Auch hier verliert sich der einzelne in der sozialen Atomisierung, analog zu
den Großraumbüros, in denen Reiko ihrer Arbeit nachgeht. Dass sich
im Zentrum des Geschehens zudem eine sich zunehmend auflösende Kleinfamilie
befindet, verwundert nur wenig. Zufluchts- und Rückziehungsmöglichkeiten
gibt es in der Welt von RING nicht mehr - alles ist durchdrungen, offen, blank.
Reikos
Suche nach dem Geheimnis führt schließlich raus aus der Metropole,
hinaus zu einer Insel, wo die beiden Ex-Eheleute, zunehmend unter Zeitdruck,
denn nicht nur Reiko, sondern auch der kleine Sohn hat das Videoband gesehen
und ist bedroht, der Geschichte langsam auf die Spur kommen. Hier beginnt der
Film schließlich in die klassischen Welten des gothischen Gruslers einzutauchen,
erzählt eine melodramatische wie furchteinflößende Geistergeschichte.

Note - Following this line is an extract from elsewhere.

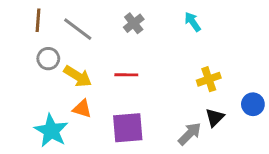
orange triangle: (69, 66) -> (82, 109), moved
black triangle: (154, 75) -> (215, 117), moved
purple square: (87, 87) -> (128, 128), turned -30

Um einen Geist geht es dann also, ein Geist, der die wiederum geisterhaften
Verstrickungen unserer Medien- wie urbanen Mythenwelt gleichermaßen nutzt,
um den Schrecken unter die Menschen zu bringen, sich für zu Lebzeiten erduldetes
Leid zu rächen.
Eine
Potenzierung des Schreckens also, hier das unfassbare, geisterhafte Wesen, dort
das unfassbare, geisterhafte Medienrauschen, beides verquickt im grieseligen
Videobild. Selten hat man sich, selbst ob, im wahrsten Sinne des Wortes, erschreckend
einfachster, inszenatorischer Mittel, so gegruselt wie hier. Am Ende dann eine
erschreckende wie, in Hinsicht auf den vorangegangenen Film, pessimistische
Auflösung. Seit Linda Hamilton, damals, am Ende von THE
TERMINATOR,
sah man keine Frau mehr so trostlos mit einem Wagen in einen Horizont voll dunkler
Sturmwolken fahren.
Der
Weg, den RINGU, wie er im Original heißt, von Japan in die weite Welt
zurückgelegt hat, orientiert sich gewissermaßen am Film selbst. Schon
seit Jahren spricht man unter Asia-Aficionados von diesem Film, von einem sensationellen
Grusler war da lange Zeit die Rede, RINGU avancierte zum echten Geheimtipp,
ein Mythos, den bislang nur wenige gesehen hatten, den aber jeder unbedingt
sehen müsse. Legendenbildung durch Mund-zu-Mund-Propaganda also. Dass es
der Film nun, 5 Jahre nach seiner Entstehung, auch in die hiesigen Gefilde geschafft
hat, kann man nur als finalen Abschluß einer langen Reise durch unsere
Kommunikationskanäle bezeichnen. Das ist nur konsequent.
.:[
Zur DVD ]:.
Wenngleich
man Anolis zur Veröffentlichung dieses auch in hiesigen Szenekreisen schon
längst etablierten Kultfilmes gratulieren muss, kann man mit der DVD in
der vorliegenden Form leider nicht vollkommen glücklich sein. So ist die
Bildqualität doch eher bescheidener Natur und liegt nur knapp über
VHS-Niveau. Die Kontraste sind nicht sonderlich stark, die Farben nicht allzu
satt, das Schwarz, es kommt reichlich vor in diesem düsteren Film, ist
eher matt statt kräftig. Hinzu kommt, dass die deutsche Synchronisation
nur als eine mittelschwere Katastrophe bezeichnet werden kann. Selten hat man
Stimmen monotoner, fatalerweise sogar untereinander austauschbarer reden gehört
als im vorliegenden Fall. Dies geht nicht nur arg auf Kosten der grusligen Atmosphäre,
es lässt den Film sogar stellenweise unverdient trashig wirken - es wird
also dringend empfohlen, auf die japanische Originalspur mit deutschen Untertiteln
zurückzugreifen! In beiden Fällen ist die Tonqualität absolut
zufriedenstellend.
Ganz
anders sieht der Fall mit der restlichen Ausstattung aus, hier war man spendabel
und hat eine schöne Extrasektion auf die Beine gestellt: neben einem nicht
sonderlich hidden feature (das Video aus dem Film), gibt es eine stattliche
Trailer-Ecke, die nicht nur die verschiedenen, internationalen Trailer des eigentlichen
Films sondern auch von dessen Fortsetzungen präsentiert, sowie eine Bildergalerie,
die zwar nett anzuschauen ist, aber leider nur Stills aus dem Film aneinanderreiht.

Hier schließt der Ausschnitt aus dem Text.